王喜轻轻摇头,“因为四座洲际大阵都无法传送出去,城主府和其他几位长老,包括正一道门的符旅圣君,都在紧急闭关当中。”
“如今在大厅的,都是各门派的精英,也是每日在想办法破解大阵无法启动的原因。”
容与暗想,看来能说上话的高阶修士都去“闭关”了,倒是留了一群年轻弟子在外面互相牵制,妙啊。
……
……
“这个大阵没办法启动,就是因为有人改了阵法的底层符纹。要想修复,就一定要把大阵最外层的所有阵符,全部清除。”一个清脆的声音斩钉截铁的说。
还没有靠近议事大厅,就听见里面的人相互高声叫嚷着什么,远远听上去,就像在吵架。
“呸!现在大阵还能从各地往翼洲传送,只是无法进行反向传送而已。这说明什么?说明大阵的阵纹根本没有问题。我说你们正一到底会不会看符纹,我看修复符纹你们不行,乱搞破坏你最行。”
“少拿门派说事,这都多少天了。我们尝试过所有的办法,在阵纹里嵌套新的阵符,重新解析阵符,更改部分结构。都不好用。我们师祖曾经说过,排除了所有不行的可能,那么剩下那个唯一的可能,就是正解。”
“呵呵,笑死我了。还搬出师祖,谁家没有怎么的?!稀罕。但凡你们正一道门的后辈要是争气一点,这传送阵的问题早就迎刃而解了。也不用搬出自家祖师,万一再不成,那可就连祖宗的脸一起丢没了。”
“黄柏宕,你有事就说事,有气就冲我来,别夹枪带棒的总针对我们正一道门。你再这样对我宗门不敬,就休要怪我不客气了!”

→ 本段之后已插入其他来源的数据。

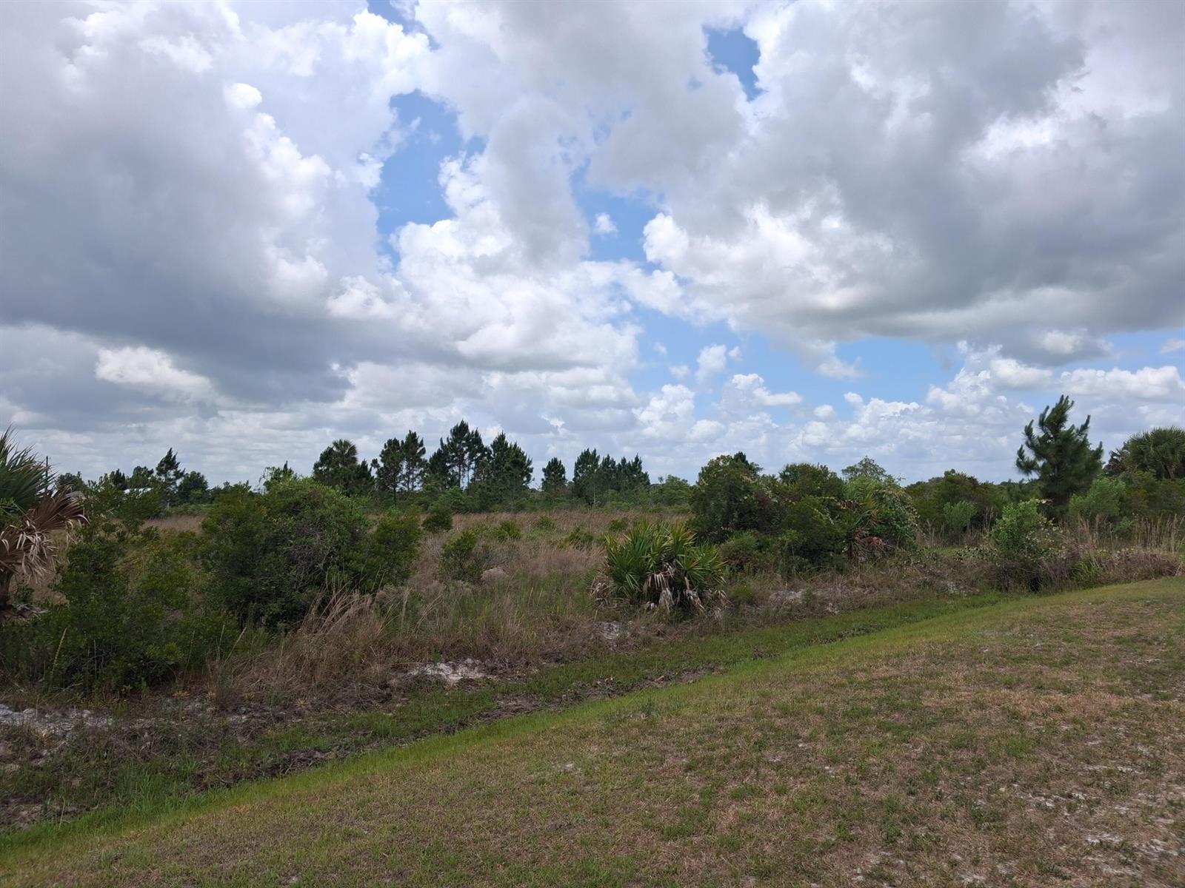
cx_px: 592
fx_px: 924
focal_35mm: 27
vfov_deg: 51.4
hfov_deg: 65.3
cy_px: 444
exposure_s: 1/701
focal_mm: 4
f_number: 1.8
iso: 25
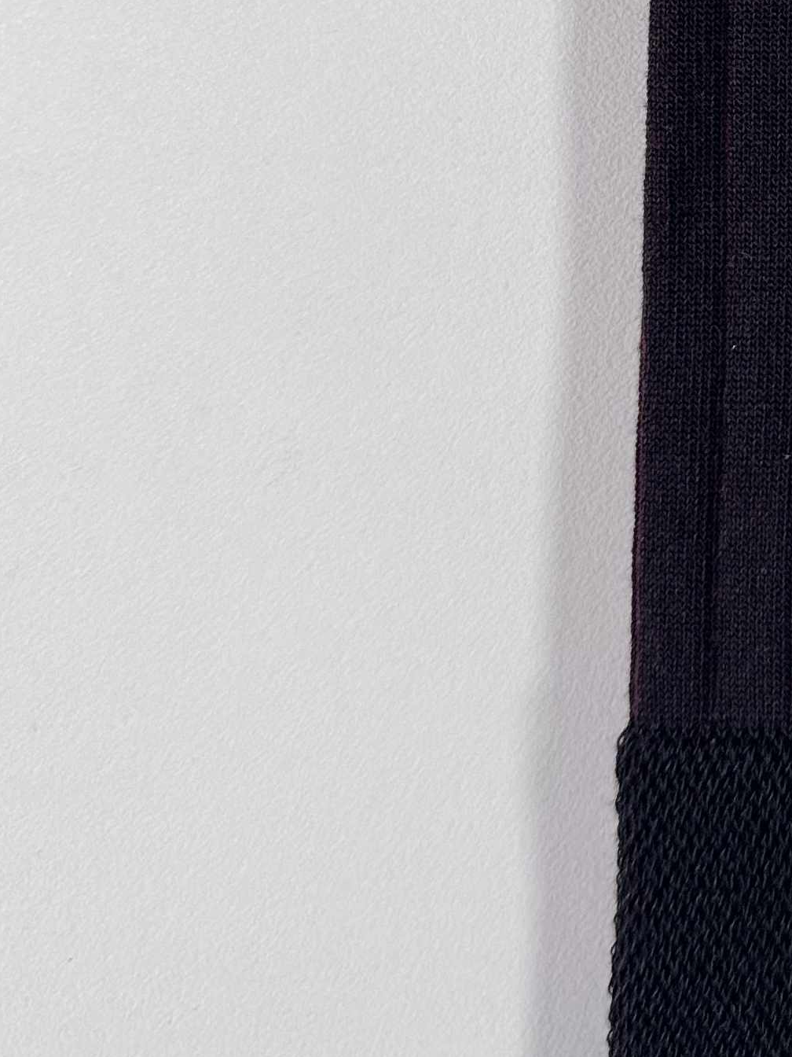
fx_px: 2196
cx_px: 1122
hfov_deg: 18.5
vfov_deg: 25.0
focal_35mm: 72
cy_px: -129
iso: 200
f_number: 1.78
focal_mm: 6.76
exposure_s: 1/121
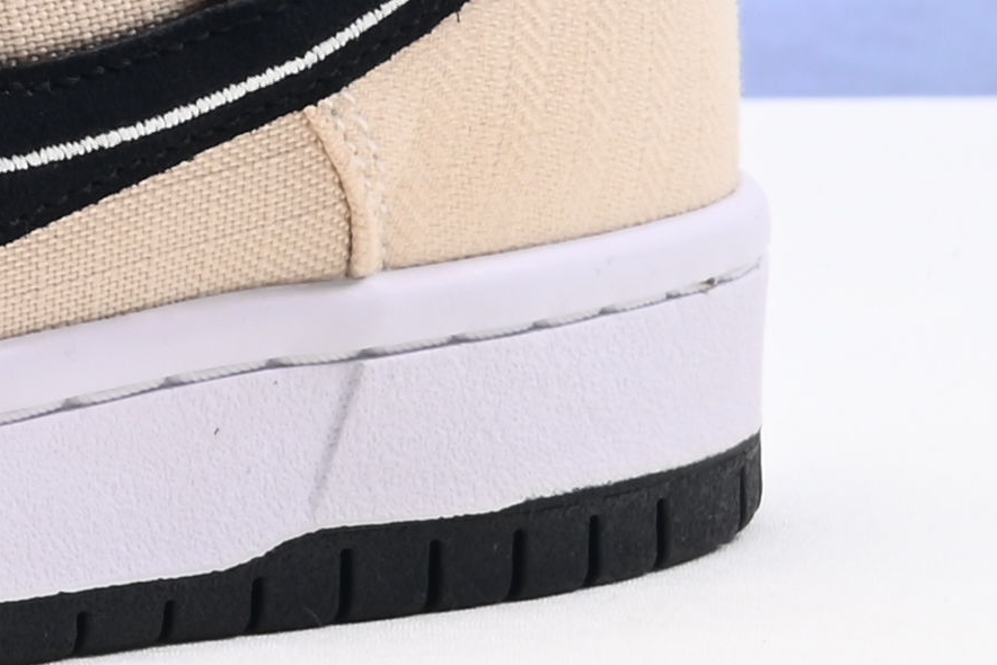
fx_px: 7729
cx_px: -2142
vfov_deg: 4.8
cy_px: -1064
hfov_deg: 6.6
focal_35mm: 279
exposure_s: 1/2
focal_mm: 41
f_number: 16
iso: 100
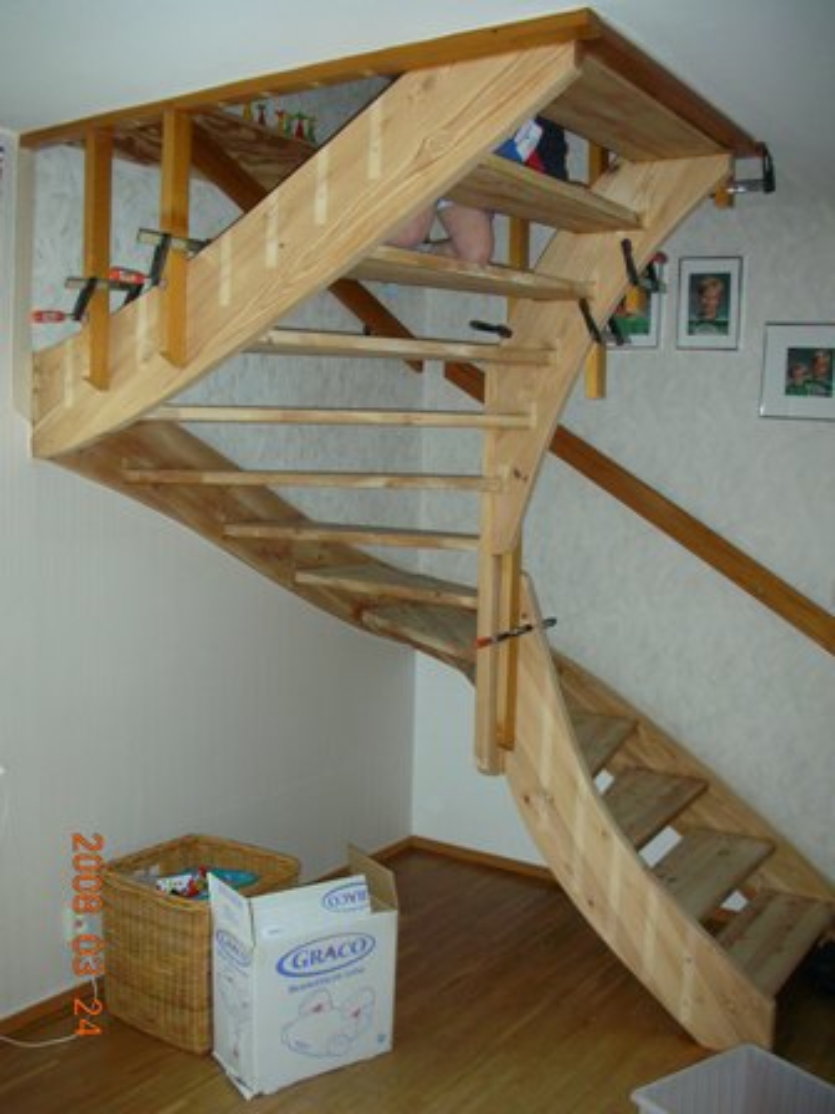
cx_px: 418
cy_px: 557
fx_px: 1126
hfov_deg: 40.7
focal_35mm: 35
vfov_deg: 52.6
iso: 119
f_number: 3
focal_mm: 5.8
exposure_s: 1/60.1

“哎呀呀呀,好大的一顶帽子,我可接不起。我黄柏宕可没有对正一道门不敬的意思。分明是你自己符纹不精,又要扯出自己师祖出来,我跟着你的话往下说了几句,怎么就变成我对正一不敬了。”那黄柏宕用十分嚣张的语气,“到底是我黄柏宕羞辱了正一,还是你覃飞宇学艺不精,让师门受辱!”
恰好就在这个时候,王喜领着容与走进了议事厅。
容与抬眼一看,就看见能容纳数百人的议事厅里坐的是满满登登。看服饰到是容易辨认,最中心的那一圈有一百多人,身穿的服饰都是昆仑、正一、魂寰的内门弟子常服,显然在这个会厅占据了核心位置。
而在他们这三家外围,也有一些司灵门、丹霄门,青莲宫、毕秋山弟子常服的服饰。
再往外,就是散落围坐的各种小宗门还有散修,大家都远远的分散坐着,虽不参与主要话题,却也在压低声音,小范围的嗡嗡的讨论着,显然是一群看热闹不怕事大的。